Books’ Big Night: No TV, No Stars (and Not Too Many Readers)

David L. Ulin is the author of "The Myth of Solid Ground: Earthquakes, Prediction and the Fault Line Between Reason and Faith" (Viking, 2004).

Tonight, at the Marriott Marquis Hotel in Manhattan, the National Book Awards will be presented at a black-tie ceremony. For anyone unfamiliar with the event, just think of a literary Oscars -- without the TV coverage or popular appeal.

The National Book Awards are one of the United States’ most prestigious literary prizes, but in a nation where, according to the National Endowment for the Arts, less than 50% of adults still read even one work of “literature” (defined as any novel, story, play or poem) in a year, that doesn’t mean as much as it once did.

For this reason, perhaps, the proceedings have taken on a certain desperation, culminating in an extended dust-up over the five fiction nominees (Sarah Shun-Lien Bynum’s “Madeleine Is Sleeping,” Christine Schutt’s “Florida,” Joan Silber’s “Ideas of Heaven,” Lily Tuck’s “The News From Paraguay” and Kate Walbert’s “Our Kind”), which have been decried by critics, publishers and booksellers as representing far too narrow a slice of literary life.

The National Book Awards are no stranger to controversy; just last year, Yale University English professor Harold Bloom called the decision to honor Stephen King with a Medal for Distinguished Contribution to American Letters “egregious,” a slap in the face to literature.


This new dispute, however, is somewhat different. No one is saying that the fiction nominees are too commercial, but that they are not commercial enough. Only one, “Our Kind,” has sold more than 2,000 copies, which is a paltry figure even for literary fiction, and all five are the sort of slim, interior -- some might say precious -- works that fly under the radar in a blockbuster culture such as ours. Add to this the fact that the five nominated writers are all women and all live in New York City, and you’ve got a tempest in a teapot, the type of small-stakes squabble at which the book business excels.
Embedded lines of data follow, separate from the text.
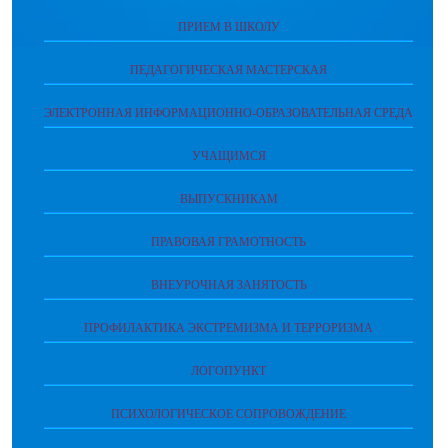
ПРИЕМ В ШКОЛУ
ПЕДАГОГИЧЕСКАЯ МАСТЕРСКАЯ
ЭЛЕКТРОННАЯ ИНФОРМАЦИОННО-ОБРАЗОВАТЕЛЬНАЯ СРЕДА
УЧАЩИМСЯ
ВЫПУСКНИКАМ
ПРАВОВАЯ ГРАМОТНОСТЬ
ВНЕУРОЧНАЯ ЗАНЯТОСТЬ
ПРОФИЛАКТИКА ЭКСТРЕМИЗМА И ТЕРРОРИЗМА
ЛОГОПУНКТ
ПСИХОЛОГИЧЕСКОЕ СОПРОВОЖДЕНИЕ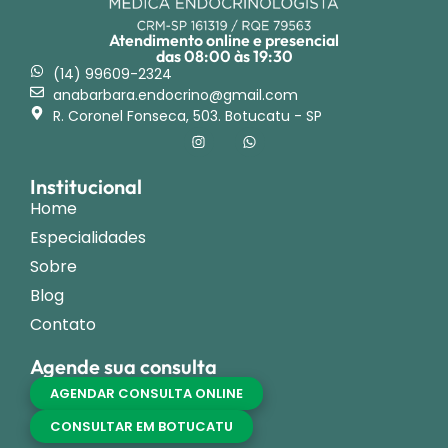
Atendimento online e presencial
das 08:00 às 19:30
(14) 99609-2324
anabarbara.endocrino@gmail.com
R. Coronel Fonseca, 503. Botucatu - SP
Institucional
Home
Especialidades
Sobre
Blog
Contato
Agende sua consulta
AGENDAR CONSULTA ONLINE
CONSULTAR EM BOTUCATU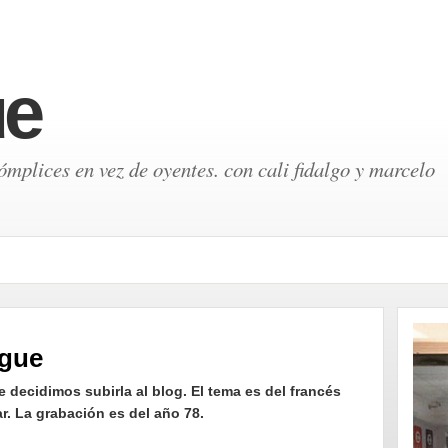
ue
mplices en vez de oyentes. con cali fidalgo y marcelo
rgue
ue decidimos subirla al blog. El tema es del francés
r. La grabación es del año 78.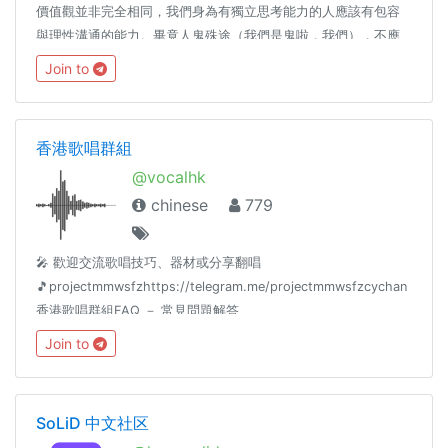
價值觀並非完全相同，我們身為有獨立思考能力的人應該有包容
與理性溝通的能力。畢竟人鬼殊途（我們是鬼啦，我們），不應
將萌萌的不理性帶入本群中。另外本群組為公開群組，因此如果
Join to
有反同人士進入，我們絕對歡迎，但同樣請理性溝通。最後，我
們秉持促進溝通的原則，管理員不會逕自移除任何言論，但若有
包括但不限於散佈廣告、洗版行為、人身攻擊或管理員認定不妥
香港歌唱群組
之情事，經勸導仍無改善者，將踢出群組。若有朋友發現相關情
@vocalhk
事發生，請勿與之起鬨或筆戰，請直接聯絡管理員。
chinese
779
🎤 歡迎交流歌唱技巧、器材或分享翻唱
🎵projectmmwsfzhttps://telegram.me/projectmmwsfzcychan
香港歌唱群組FAQ － 常見問題解答
https://telegram.me/vocalhkfaq⚠️注意：在本群組宣傳必須先獲
Join to
得群主批准，否則相關用戶將會被移除及禁止再次加入。
SoLiD 中文社区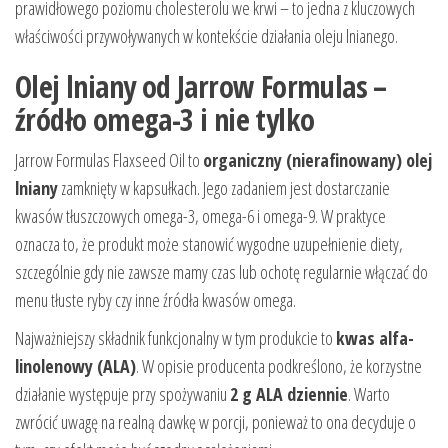
prawidłowego poziomu cholesterolu we krwi – to jedna z kluczowych
właściwości przywoływanych w kontekście działania oleju lnianego.
Olej lniany od Jarrow Formulas –
źródło omega-3 i nie tylko
Jarrow Formulas Flaxseed Oil to
organiczny (nierafinowany) olej
lniany
zamknięty w kapsułkach. Jego zadaniem jest dostarczanie
kwasów tłuszczowych omega-3, omega-6 i omega-9. W praktyce
oznacza to, że produkt może stanowić wygodne uzupełnienie diety,
szczególnie gdy nie zawsze mamy czas lub ochotę regularnie włączać do
menu tłuste ryby czy inne źródła kwasów omega.
Najważniejszy składnik funkcjonalny w tym produkcie to
kwas alfa-
linolenowy (ALA)
. W opisie producenta podkreślono, że korzystne
działanie występuje przy spożywaniu
2 g ALA dziennie
. Warto
zwrócić uwagę na realną dawkę w porcji, ponieważ to ona decyduje o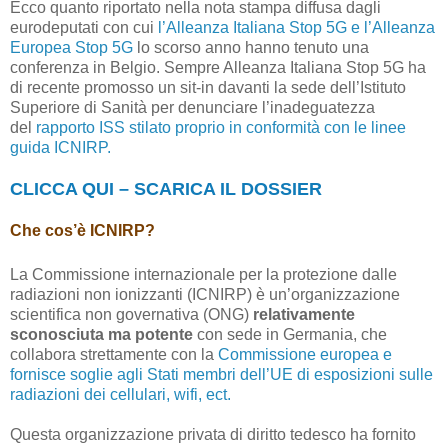
Ecco quanto riportato nella nota stampa diffusa dagli
eurodeputati con cui
l’Alleanza Italiana Stop 5G e l’Alleanza
Europea Stop 5G
lo scorso anno hanno tenuto una
conferenza in Belgio. Sempre Alleanza Italiana Stop 5G ha
di recente promosso un sit-in davanti la sede dell’Istituto
Superiore di Sanità per denunciare l’inadeguatezza
del
rapporto ISS stilato proprio in conformità con le linee
guida ICNIRP.
CLICCA QUI – SCARICA IL DOSSIER
Che cos’è ICNIRP?
La Commissione internazionale per la protezione dalle
radiazioni non ionizzanti (ICNIRP) è un’organizzazione
scientifica non governativa (ONG)
relativamente
sconosciuta ma potente
con sede in Germania, che
collabora strettamente con la
Commissione europea e
fornisce soglie agli Stati membri dell’UE di esposizioni sulle
radiazioni dei cellulari, wifi, ect.
Questa organizzazione privata di diritto tedesco ha fornito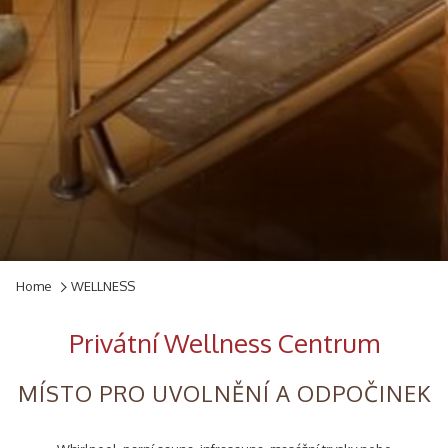
Slideshow
Clicking
Home
WELLNESS
control
on
buttons
the
Privátní Wellness Centrum
following
links
MÍSTO PRO UVOLNĚNÍ A ODPOČINEK
will
update
the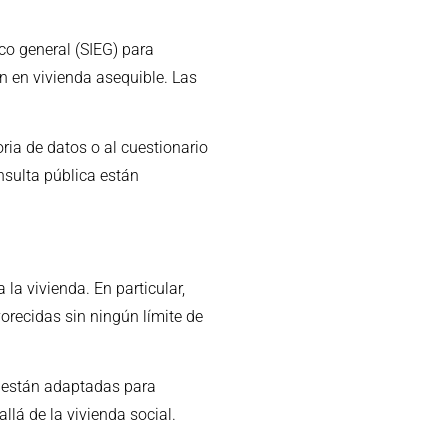
co general (SIEG) para
ón en vivienda asequible. Las
ria de datos o al cuestionario
nsulta pública están
la vivienda. En particular,
recidas sin ningún límite de
 están adaptadas para
llá de la vivienda social.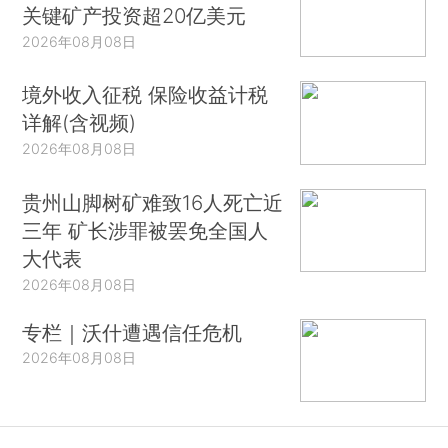
关键矿产投资超20亿美元
2026年08月08日
境外收入征税 保险收益计税
详解(含视频)
2026年08月08日
贵州山脚树矿难致16人死亡近
三年 矿长涉罪被罢免全国人
大代表
2026年08月08日
专栏｜沃什遭遇信任危机
2026年08月08日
Publishing insiders, of course, see the issue differently, in much more consequential terms. To them, this is a matter of survival in a market that seems tenuous at best. The National Book Awards, after all, are considered a showcase; winning, or even receiving a nomination, can translate into thousands of sales. Why not, then, tilt toward more visible works of fiction and, in the process, raise the profile of the industry and the prize?

“We are completely closing ourselves off from the culture at large,” Larry Kirschbaum, chairman of Time Warner Book Group, told the New York Times. “We are supporting our demise.”

One of the most common complaints is that, in a year when well-known literary heavyweights such as Russell Banks, Cynthia Ozick and Philip Roth published serious novels, none were nominated for the award. Such an argument sounds good, but, in fact, it’s specious, suggesting that an author’s stature is as important as his or her work. I’ve read the three novels in question, and though all have vivid moments, their absence doesn’t seem a grievous oversight.

Another charge is that the five nominees are too slight, too incremental -- in other words, not mainstream enough. Here, at least, the issue is merit, after a fashion; it’s what I call the big-book argument, that to win a prize an author has to be ambitious, if not with length then with ideas. Certainly, some recent winners -- Jonathan Franzen’s “The Corrections” and Shirley Hazzard’s “The Great Fire” -- illustrate this thesis; go back a few years, though, and you’ll find less dominating choices, such as “Charming Billy” by Alice McDermott or Charles Frazier’s “Cold Mountain.” The point is that literary awards are a subjective business, in which a panel of judges wrestles with its own tastes -- individually and collectively -- to come up with a representative award.

It’s an impossible task for a lot of reasons, beginning with the number of books to be considered; the National Book Awards fiction jury looked at 272 titles, all submitted by their publishers -- a mere fraction of the more than 8,000 volumes of fiction published in the U.S. each year. Faced with this, the five judges have little choice but to make broad surveys of the landscape and advocate for works that speak to them.

Do they make mistakes? Absolutely. When I was on the board of the National Book Critics Circle between 1994 and 2002, we failed to nominate one major novel because no one had read it. Only rarely -- two or three times in eight years -- was there unanimous support for a title, and, at times, our debates grew so contentious that people nearly came to blows. We did not worry about being in touch with the larger culture; this has never been a prize jury’s concern. And that, I think, is as it should be.

Did this year’s fiction jury use its nominations to draw attention to worthy, if lesser known, books and writers, as some have argued? It’s possible, I suppose; I’ve done the same myself. But in a culture in which reading is increasingly tangential, it’s hard to find fault with that. In fact, it seems like the least the jury could do.